Worth noting this same board approved their team’s attendance at Saudi Arabian esports events on two occasions. Carlos was also a speaker at the ominously-titled Next World Forum in Riyadh alongside such greats as Nadhmi Al Nasr from NEOM, a man who, according to the Wall Street Journal, threatened to shoot his employees at an emergency meeting. Want to bet Carlos was appearing alongside a misogynist or two there?

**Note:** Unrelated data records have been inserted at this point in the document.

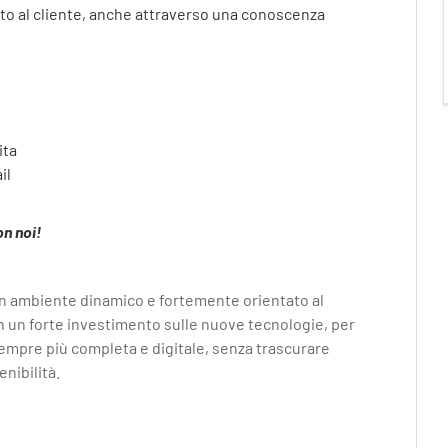
o al cliente, anche attraverso una conoscenza
ita
il
on noi!
un ambiente dinamico e fortemente orientato al
on un forte investimento sulle nuove tecnologie, per
sempre più completa e digitale, senza trascurare
enibilità.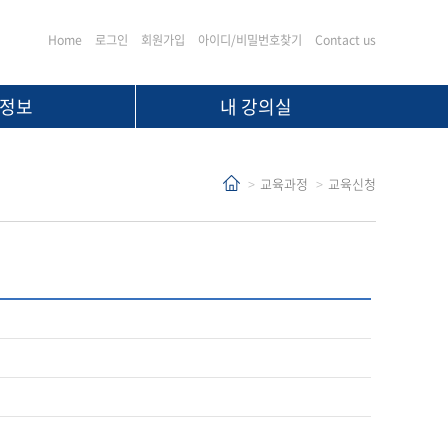
Home
로그인
회원가입
아이디/비밀번호찾기
Contact us
정보
내 강의실
교육과정
교육신청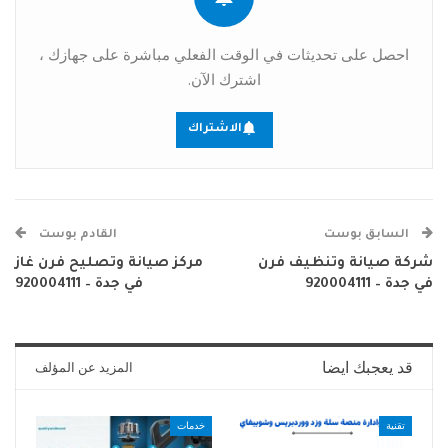
احصل على تحديثات في الوقت الفعلي مباشرة على جهازك ،
اشترك الآن.
الاشتراك
السابق بوست
القادم بوست
شركة صيانة وتنظيف فرن
مركز صيانة وتصليح فرن غاز
في جدة – 920004111
في جدة – 920004111
قد يعجبك ايضا
المزيد عن المؤلف
تقنية
خدمات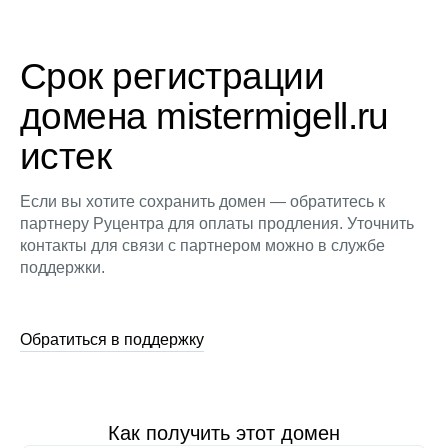
Срок регистрации
домена mistermigell.ru
истек
Если вы хотите сохранить домен — обратитесь к
партнеру Руцентра для оплаты продления. Уточнить
контакты для связи с партнером можно в службе
поддержки.
Обратиться в поддержку
Как получить этот домен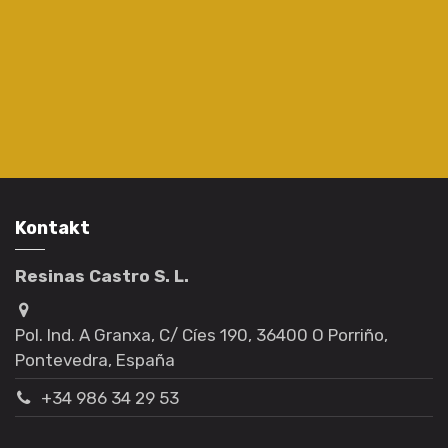
Kontakt
Resinas Castro S. L.
Pol. Ind. A Granxa, C/ Cíes 190, 36400 O Porriño,
Pontevedra, España
+34 986 34 29 53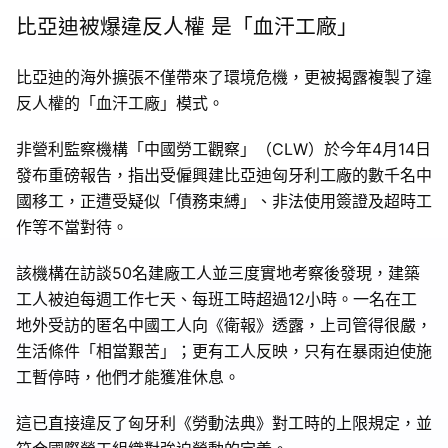
比亞迪被爆違反人權 是「血汗工廠」
比亞迪的海外擴張不僅帶來了環境危機，更被揭露複製了違
反人權的「血汗工廠」模式。
非營利監察機構「中國勞工觀察」（CLW）於今年4月14日
發布重磅報告，指出受僱興建比亞迪匈牙利工廠的數千名中
國移工，正遭受疑似「債務束縛」、非法使用簽證及超時工
作等不當對待。
該機構在訪談50名建廠工人並三度實地考察後發現，建築
工人被迫每週工作七天、每班工時超過12小時。一名在工
地外受訪的匿名中國工人向《衛報》透露，上司管得很嚴，
生活條件「相當艱苦」；更有工人反映，只有在暴雨迫使施
工暫停時，他們才能獲准休息。
這已直接違反了匈牙利《勞動法典》對工時的上限規定，並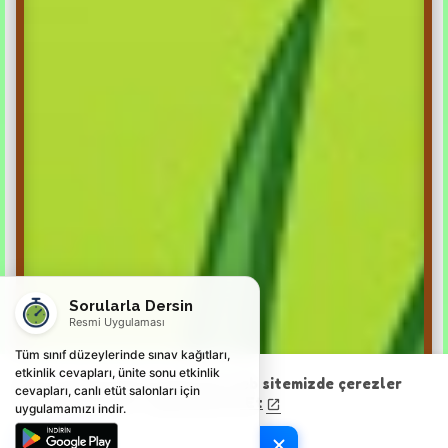
Sorularla Dersin
Resmi Uygulaması
Tüm sınıf düzeylerinde sınav kağıtları,
etkinlik cevapları, ünite sonu etkinlik
Deneyiminizi geliştirmek için web sitemizde çerezler
cevapları, canlı etüt salonları için
kullanılmaktadır.
Şimdi Kontrol Et
uygulamamızı indir.
Tamam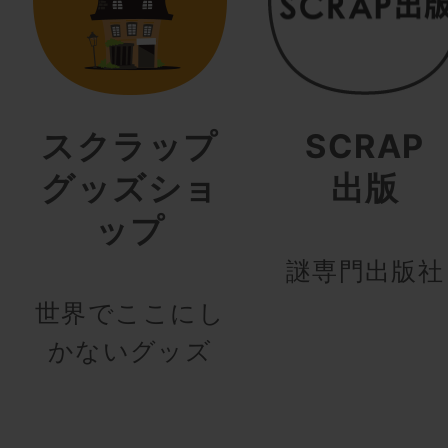
スクラップ
SCRAP
グッズショ
出版
ップ
謎専門出版社
世界でここにし
かないグッズ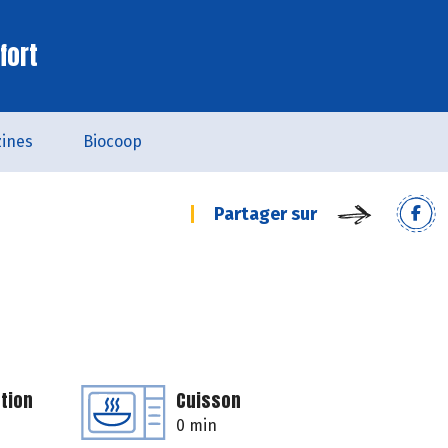
fort
ines
Biocoop
Partager sur
tion
Cuisson
0 min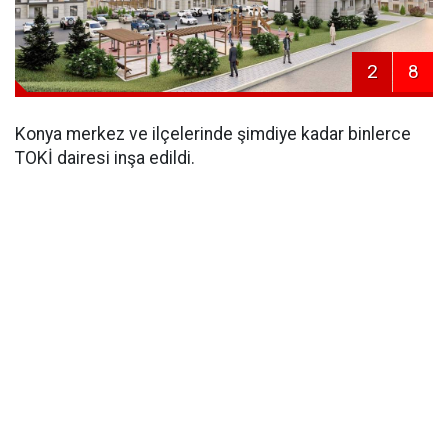
2
8
Konya merkez ve ilçelerinde şimdiye kadar binlerce
TOKİ dairesi inşa edildi.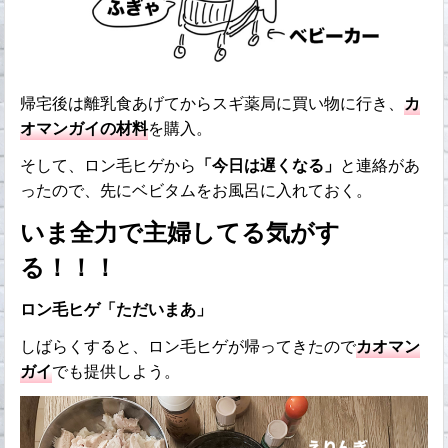
帰宅後は離乳食あげてからスギ薬局に買い物に行き、
カ
オマンガイの材料
を購入。
そして、ロン毛ヒゲから
「今日は遅くなる」
と連絡があ
ったので、先にベビタムをお風呂に入れておく。
いま全力で主婦してる気がす
る！！！
ロン毛ヒゲ「ただいまあ」
しばらくすると、ロン毛ヒゲが帰ってきたので
カオマン
ガイ
でも提供しよう。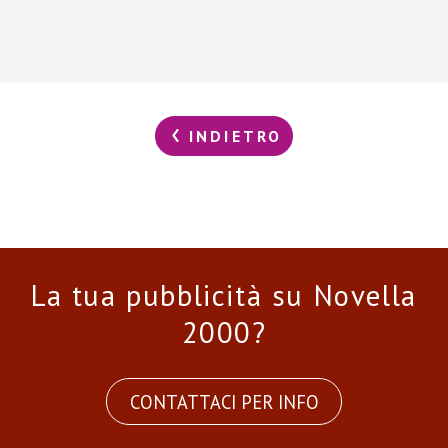
INDIETRO
La tua pubblicità su Novella
2000?
CONTATTACI PER INFO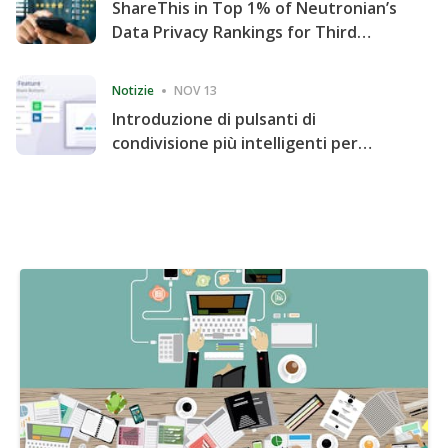
ShareThis in Top 1% of Neutronian’s
Data Privacy Rankings for Third
Consecutive Quarter
Notizie
NOV 13
Introduzione di pulsanti di
condivisione più intelligenti per
accelerare la condivisione e il
coinvolgimento del sito web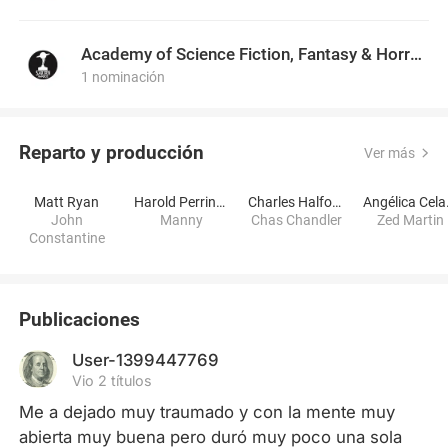
Academy of Science Fiction, Fantasy & Horror Films, USA
1 nominación
Reparto y producción
Ver más
Matt Ryan
Harold Perrineau
Charles Halford
Ang
John
Manny
Chas Chandler
Zed Martin
Constantine
Publicaciones
User-1399447769
Vio 2 títulos
Me a dejado muy traumado y con la mente muy 
abierta muy buena pero duró muy poco una sola 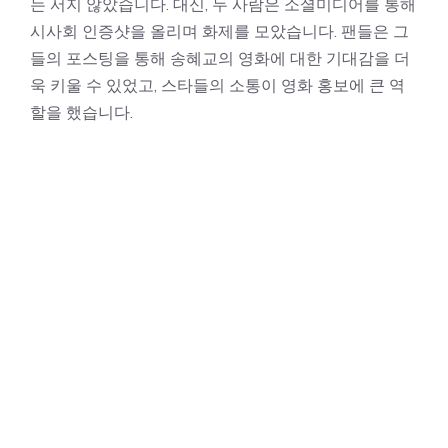
는 서지 않았습니다. 대신, 두 사람은 소셜미디어를 통해
시사회 인증샷을 올리며 화제를 모았습니다. 팬들은 그
들의 포스팅을 통해 송혜교의 영화에 대한 기대감을 더
욱 키울 수 있었고, 스타들의 소통이 영화 홍보에 큰 역
할을 했습니다.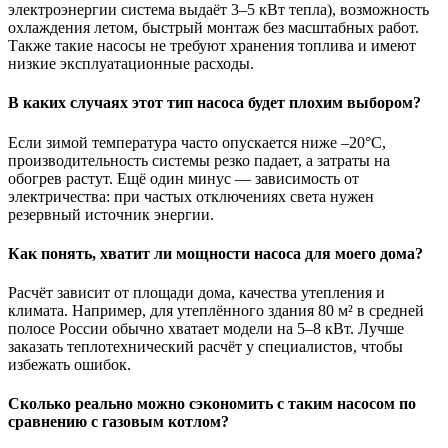
электроэнергии система выдаёт 3–5 кВт тепла), возможность
охлаждения летом, быстрый монтаж без масштабных работ.
Также такие насосы не требуют хранения топлива и имеют
низкие эксплуатационные расходы.
В каких случаях этот тип насоса будет плохим выбором?
Если зимой температура часто опускается ниже –20°C,
производительность системы резко падает, а затраты на
обогрев растут. Ещё один минус — зависимость от
электричества: при частых отключениях света нужен
резервный источник энергии.
Как понять, хватит ли мощности насоса для моего дома?
Расчёт зависит от площади дома, качества утепления и
климата. Например, для утеплённого здания 80 м² в средней
полосе России обычно хватает модели на 5–8 кВт. Лучше
заказать теплотехнический расчёт у специалистов, чтобы
избежать ошибок.
Сколько реально можно сэкономить с таким насосом по
сравнению с газовым котлом?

Point this out to them and you’ll hear the word “whataboutism” a lot. This is a term becoming increasingly popular in online discourse and that is amusingly often being used in the manner the word was intended to denote. Whataboutism is a term that is meant to denote a debate technique designed to distract from the key issues. One side asks a question, the other refuses to answer and instead says “what about this?” What it isn’t is when you hold up two examples of the same thing and ask, ‘Why are you only outraged about one of these?’ You know, having a consistent moral framework should be desirable but instead as their mind recoils from the cognitive dissonance they say, ‘THIS IS WHATABOUTISM!’ Even dumber than that is making a broad claim that to demand people be morally consistent is some kind of gatekeeping of recreational outrage. No, someone of note really did do that over this topic. Incredible.
Since Carlos has gone, I’ve seen a lot of the same people who wanted that outcome essentially absolving themselves of having played any role in it. “It was the company that wanted him gone,” they rationalize. “What we said had nothing to do with it,” they claim. To believe this is to deny the very clear mechanics of the outrage/atonement cycle, namely that no one cares if the angry mob is made up of a dozen people. Even if you have a legitimate grievance you best have the numbers to make it stick or you can go cry in the corner and get fucked. That’s the message. In this case, enough people with enough reach made enough noise to force the hand of the people residing in the next tier of the hierarchy. It’s proof that the system works. If only you would use it for arranging boycotts of your paymasters.
There’s a Japanese proverb that says “the nail that sticks out gets hammered down” and more than anything else, that’s what really is going on here. Carlos had baggage that previously framed him as dislikeable, arguments with people in which, in the heat of the moment, he said nasty things. Even back in his days as a player, he had been on the precipice of expulsion from the scene and when you’ve been around long enough, everyone who remembers these things becomes an enemy waiting in the shadows to assassinate your character once the opportunity presents itself. There was never going to be mercy shown to Carlos and, foolishly believing he might just be untouchable, he presented his detractors with the perfect opportunity.
A measured response would have been the initial apology and suspension, maybe a donation to one of the many fine women’s charities out there that are always in need of support and exposure. Permanent exile — for that is what it will be — is not a good outcome for anybody and it is one that should leave you with questions. Who has done more harm to women in esports? Carlos and the person he was briefly recorded standing next to or Riot Games? Why is Carlos complicit with Tate’s sexism but the industry folk who work for Riot are not complicit with theirs? What is a greater existential threat to our industry? Carlos’s stupid tweet or the demand for institutional fealty that comes with Saudi Arabian money? You all know the answers but who’s going to say them out loud?